### [Exercise objective]
Would you please restate all of the data exactly?

─── Information given

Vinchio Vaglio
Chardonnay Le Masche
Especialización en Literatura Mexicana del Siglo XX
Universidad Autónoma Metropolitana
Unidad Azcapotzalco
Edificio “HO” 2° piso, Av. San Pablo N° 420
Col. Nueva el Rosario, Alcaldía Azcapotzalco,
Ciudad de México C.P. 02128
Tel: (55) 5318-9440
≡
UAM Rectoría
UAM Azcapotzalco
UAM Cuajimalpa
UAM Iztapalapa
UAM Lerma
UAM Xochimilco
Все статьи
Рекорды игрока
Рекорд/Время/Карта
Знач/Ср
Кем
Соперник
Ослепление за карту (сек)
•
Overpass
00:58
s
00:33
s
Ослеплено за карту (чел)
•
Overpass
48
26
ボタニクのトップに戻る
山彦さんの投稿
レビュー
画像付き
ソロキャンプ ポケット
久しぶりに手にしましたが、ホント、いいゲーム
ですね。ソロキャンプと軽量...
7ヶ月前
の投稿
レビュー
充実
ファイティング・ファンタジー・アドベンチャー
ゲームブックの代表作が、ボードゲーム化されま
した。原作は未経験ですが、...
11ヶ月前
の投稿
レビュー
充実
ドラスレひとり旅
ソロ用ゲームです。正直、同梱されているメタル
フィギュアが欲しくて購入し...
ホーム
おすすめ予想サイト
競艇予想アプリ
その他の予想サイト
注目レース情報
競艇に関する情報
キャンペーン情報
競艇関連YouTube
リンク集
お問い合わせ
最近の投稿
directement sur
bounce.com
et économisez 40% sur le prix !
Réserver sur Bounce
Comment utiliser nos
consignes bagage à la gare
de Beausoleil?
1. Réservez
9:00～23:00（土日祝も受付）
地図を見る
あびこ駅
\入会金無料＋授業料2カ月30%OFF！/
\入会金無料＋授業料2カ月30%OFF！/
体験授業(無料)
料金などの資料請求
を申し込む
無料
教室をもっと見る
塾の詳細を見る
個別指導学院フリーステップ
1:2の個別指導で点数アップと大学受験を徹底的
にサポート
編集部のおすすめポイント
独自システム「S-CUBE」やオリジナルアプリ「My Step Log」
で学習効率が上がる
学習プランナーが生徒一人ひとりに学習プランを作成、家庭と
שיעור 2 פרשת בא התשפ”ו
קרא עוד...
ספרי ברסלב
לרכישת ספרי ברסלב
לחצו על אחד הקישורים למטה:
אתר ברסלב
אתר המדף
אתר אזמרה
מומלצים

──────

### [Expected answer]
Vinchio Vaglio
Chardonnay Le Masche
Especialización en Literatura Mexicana del Siglo XX
Universidad Autónoma Metropolitana
Unidad Azcapotzalco
Edificio “HO” 2° piso, Av. San Pablo N° 420
Col. Nueva el Rosario, Alcaldía Azcapotzalco,
Ciudad de México C.P. 02128
Tel: (55) 5318-9440
≡
UAM Rectoría
UAM Azcapotzalco
UAM Cuajimalpa
UAM Iztapalapa
UAM Lerma
UAM Xochimilco
Все статьи
Рекорды игрока
Рекорд/Время/Карта
Знач/Ср
Кем
Соперник
Ослепление за карту (сек)
•
Overpass
00:58
s
00:33
s
Ослеплено за карту (чел)
•
Overpass
48
26
ボタニクのトップに戻る
山彦さんの投稿
レビュー
画像付き
ソロキャンプ ポケット
久しぶりに手にしましたが、ホント、いいゲーム
ですね。ソロキャンプと軽量...
7ヶ月前
の投稿
レビュー
充実
ファイティング・ファンタジー・アドベンチャー
ゲームブックの代表作が、ボードゲーム化されま
した。原作は未経験ですが、...
11ヶ月前
の投稿
レビュー
充実
ドラスレひとり旅
ソロ用ゲームです。正直、同梱されているメタル
フィギュアが欲しくて購入し...
ホーム
おすすめ予想サイト
競艇予想アプリ
その他の予想サイト
注目レース情報
競艇に関する情報
キャンペーン情報
競艇関連YouTube
リンク集
お問い合わせ
最近の投稿
directement sur
bounce.com
et économisez 40% sur le prix !
Réserver sur Bounce
Comment utiliser nos
consignes bagage à la gare
de Beausoleil?
1. Réservez
9:00～23:00（土日祝も受付）
地図を見る
あびこ駅
\入会金無料＋授業料2カ月30%OFF！/
\入会金無料＋授業料2カ月30%OFF！/
体験授業(無料)
料金などの資料請求
を申し込む
無料
教室をもっと見る
塾の詳細を見る
個別指導学院フリーステップ
1:2の個別指導で点数アップと大学受験を徹底的
にサポート
編集部のおすすめポイント
独自システム「S-CUBE」やオリジナルアプリ「My Step Log」
で学習効率が上がる
学習プランナーが生徒一人ひとりに学習プランを作成、家庭と
שיעור 2 פרשת בא התשפ”ו
קרא עוד...
ספרי ברסלב
לרכישת ספרי ברסלב
לחצו על אחד הקישורים למטה:
אתר ברסלב
אתר המדף
אתר אזמרה
מומלצים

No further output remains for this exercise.